THC breathalyzers might be coming sooner than you had originally thought. It seems that scientists at the National Institutes of Standards and Technology (NIST) may have come up with a way to accurately test THC levels in motorists suspected for driving while high. Obviously cops can’t make you take a urine test or a blood test when they have you pulled over, so it’s been very difficult for them to nab people for driving stoned. THC is detectable in your pee for up to four weeks, after all! You could have smoked a bowl that morning and been charged with a DUI!
A THC Breathalyzer is Inevitable
Since cannabis legalization started spreading across the US, tech companies have been racing each other to be the first to come up with an accurate THC breathalyzer. It’s been quite the struggle for them, simply because of the nature of THC. THC breathalyzers would work a little bit differently than one used for alcohol. Booze molecules are not as complex as THC molecules, and are therefore easier to accurately detect. Researchers think that they’ve found a way by to detect THC through testing the vapor pressure.

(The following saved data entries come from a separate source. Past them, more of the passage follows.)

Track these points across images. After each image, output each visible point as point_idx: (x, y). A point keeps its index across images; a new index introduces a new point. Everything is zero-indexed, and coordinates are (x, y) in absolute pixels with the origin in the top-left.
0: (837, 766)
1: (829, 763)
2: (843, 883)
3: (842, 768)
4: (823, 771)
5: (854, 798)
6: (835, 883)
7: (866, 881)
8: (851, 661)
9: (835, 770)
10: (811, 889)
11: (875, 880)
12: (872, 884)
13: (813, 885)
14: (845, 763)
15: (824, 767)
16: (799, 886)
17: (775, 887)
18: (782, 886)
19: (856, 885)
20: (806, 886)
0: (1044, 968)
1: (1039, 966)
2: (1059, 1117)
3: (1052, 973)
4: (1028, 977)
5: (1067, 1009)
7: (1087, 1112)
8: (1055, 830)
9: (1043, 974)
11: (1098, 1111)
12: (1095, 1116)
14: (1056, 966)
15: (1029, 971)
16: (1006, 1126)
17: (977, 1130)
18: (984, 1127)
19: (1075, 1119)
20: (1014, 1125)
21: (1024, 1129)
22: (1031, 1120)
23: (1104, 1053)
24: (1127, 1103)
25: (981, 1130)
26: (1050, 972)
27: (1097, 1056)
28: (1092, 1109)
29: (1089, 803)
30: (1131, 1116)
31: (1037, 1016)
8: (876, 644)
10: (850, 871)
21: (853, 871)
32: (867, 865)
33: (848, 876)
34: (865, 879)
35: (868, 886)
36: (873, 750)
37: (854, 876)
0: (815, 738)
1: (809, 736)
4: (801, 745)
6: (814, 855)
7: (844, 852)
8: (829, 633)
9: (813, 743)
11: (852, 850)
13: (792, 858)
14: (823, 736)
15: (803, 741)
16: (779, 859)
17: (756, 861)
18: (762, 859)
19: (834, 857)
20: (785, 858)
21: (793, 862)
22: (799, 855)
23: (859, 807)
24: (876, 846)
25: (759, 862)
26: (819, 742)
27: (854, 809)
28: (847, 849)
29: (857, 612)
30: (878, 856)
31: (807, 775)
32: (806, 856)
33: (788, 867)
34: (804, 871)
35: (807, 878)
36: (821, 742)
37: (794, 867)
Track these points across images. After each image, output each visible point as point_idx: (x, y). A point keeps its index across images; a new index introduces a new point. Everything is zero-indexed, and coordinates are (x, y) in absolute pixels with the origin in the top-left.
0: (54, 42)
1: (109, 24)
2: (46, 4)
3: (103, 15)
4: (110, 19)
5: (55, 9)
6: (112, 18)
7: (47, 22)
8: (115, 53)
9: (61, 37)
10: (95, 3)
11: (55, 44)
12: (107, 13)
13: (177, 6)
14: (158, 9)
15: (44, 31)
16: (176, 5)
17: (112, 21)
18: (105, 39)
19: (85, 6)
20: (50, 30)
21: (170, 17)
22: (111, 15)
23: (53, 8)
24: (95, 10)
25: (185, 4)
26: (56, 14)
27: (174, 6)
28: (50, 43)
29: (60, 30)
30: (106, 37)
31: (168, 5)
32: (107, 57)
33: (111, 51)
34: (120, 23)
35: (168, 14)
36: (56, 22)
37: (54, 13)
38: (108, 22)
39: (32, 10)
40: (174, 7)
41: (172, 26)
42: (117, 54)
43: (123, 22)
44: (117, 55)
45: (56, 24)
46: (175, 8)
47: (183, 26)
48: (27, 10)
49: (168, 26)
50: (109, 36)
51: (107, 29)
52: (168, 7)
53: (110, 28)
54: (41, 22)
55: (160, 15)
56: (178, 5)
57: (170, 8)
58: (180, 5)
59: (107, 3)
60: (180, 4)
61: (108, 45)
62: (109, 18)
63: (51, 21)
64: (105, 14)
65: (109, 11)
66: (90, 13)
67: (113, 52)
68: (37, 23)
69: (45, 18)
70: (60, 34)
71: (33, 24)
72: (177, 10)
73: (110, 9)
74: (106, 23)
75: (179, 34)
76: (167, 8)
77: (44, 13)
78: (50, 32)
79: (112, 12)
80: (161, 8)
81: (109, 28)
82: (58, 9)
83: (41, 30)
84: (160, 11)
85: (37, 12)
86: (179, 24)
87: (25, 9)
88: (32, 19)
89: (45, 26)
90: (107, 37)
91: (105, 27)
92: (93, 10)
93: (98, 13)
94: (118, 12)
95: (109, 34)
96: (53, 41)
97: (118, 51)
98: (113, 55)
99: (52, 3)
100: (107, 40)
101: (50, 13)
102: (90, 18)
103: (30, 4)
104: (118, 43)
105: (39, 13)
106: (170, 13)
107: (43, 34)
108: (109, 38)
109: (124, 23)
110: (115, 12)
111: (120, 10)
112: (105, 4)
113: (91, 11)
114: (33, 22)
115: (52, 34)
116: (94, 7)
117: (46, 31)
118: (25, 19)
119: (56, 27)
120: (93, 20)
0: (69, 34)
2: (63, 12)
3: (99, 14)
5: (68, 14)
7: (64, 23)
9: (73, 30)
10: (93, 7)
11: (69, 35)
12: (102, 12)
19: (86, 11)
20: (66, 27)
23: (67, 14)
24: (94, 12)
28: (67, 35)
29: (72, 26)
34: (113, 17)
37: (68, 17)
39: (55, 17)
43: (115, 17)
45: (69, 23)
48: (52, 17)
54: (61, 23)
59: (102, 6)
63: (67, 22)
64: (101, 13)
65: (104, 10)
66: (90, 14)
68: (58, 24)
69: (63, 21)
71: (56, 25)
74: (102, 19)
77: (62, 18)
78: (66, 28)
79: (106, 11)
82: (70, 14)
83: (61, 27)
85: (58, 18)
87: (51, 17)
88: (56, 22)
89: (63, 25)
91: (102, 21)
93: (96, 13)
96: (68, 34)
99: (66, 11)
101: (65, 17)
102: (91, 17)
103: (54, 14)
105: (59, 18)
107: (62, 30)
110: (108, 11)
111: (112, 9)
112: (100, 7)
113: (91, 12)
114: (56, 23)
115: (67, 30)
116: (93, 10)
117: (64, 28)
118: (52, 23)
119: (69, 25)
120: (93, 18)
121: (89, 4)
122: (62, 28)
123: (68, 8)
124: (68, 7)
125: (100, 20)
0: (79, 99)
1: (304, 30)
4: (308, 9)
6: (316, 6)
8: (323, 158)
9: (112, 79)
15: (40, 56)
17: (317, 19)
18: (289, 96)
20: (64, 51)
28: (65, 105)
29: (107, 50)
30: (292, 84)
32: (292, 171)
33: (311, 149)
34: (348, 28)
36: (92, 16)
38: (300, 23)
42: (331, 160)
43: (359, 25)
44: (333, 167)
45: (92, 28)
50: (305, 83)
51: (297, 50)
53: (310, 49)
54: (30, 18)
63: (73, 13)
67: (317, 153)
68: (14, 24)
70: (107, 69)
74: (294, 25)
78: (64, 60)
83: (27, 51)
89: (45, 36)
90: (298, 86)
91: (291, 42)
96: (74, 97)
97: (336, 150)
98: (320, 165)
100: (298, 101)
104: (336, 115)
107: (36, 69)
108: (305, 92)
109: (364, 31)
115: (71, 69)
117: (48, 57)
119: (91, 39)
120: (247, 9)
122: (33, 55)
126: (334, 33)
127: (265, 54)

Why Alcohol Breathalyzers Won’t Work
I’m sure you’ve smelled alcohol on someone’s breath before. The reason why the smell of booze on someone’s breath is so strong is because of the high vapor pressure. Tara Lovestead, the lead author of the NIST study explains it as such, “Vapor pressure describes how a compound behaves when it transition from a liquid to a gas. That’s what happens in your lungs when a molecule leaves the blood to be exhaled in your breath. So if you want to accurately measure blood levels based on breath, you need to know the vapor pressure.” THC molecules are larger than alcohol molecules and also tend to stick together, which makes the vapor pressure of THC molecules much lower.
One Might Be Coming Soon
The NIST team found a way to detect THC molecules using something called PLOT-cryo (porous layer open tubular cryogenic absorption) technology, which is much more sensitive. PLOT-cryo technology freezes THC molecules and separates them from your breath. The technology is so sensitive that it can even identify the smallest THC molecules. The team is working to form standards of measurement, but the issue is that there are no standards yet for determining if someone is too stoned to drive. Still, we are one step closer to seeing THC breathalyzers.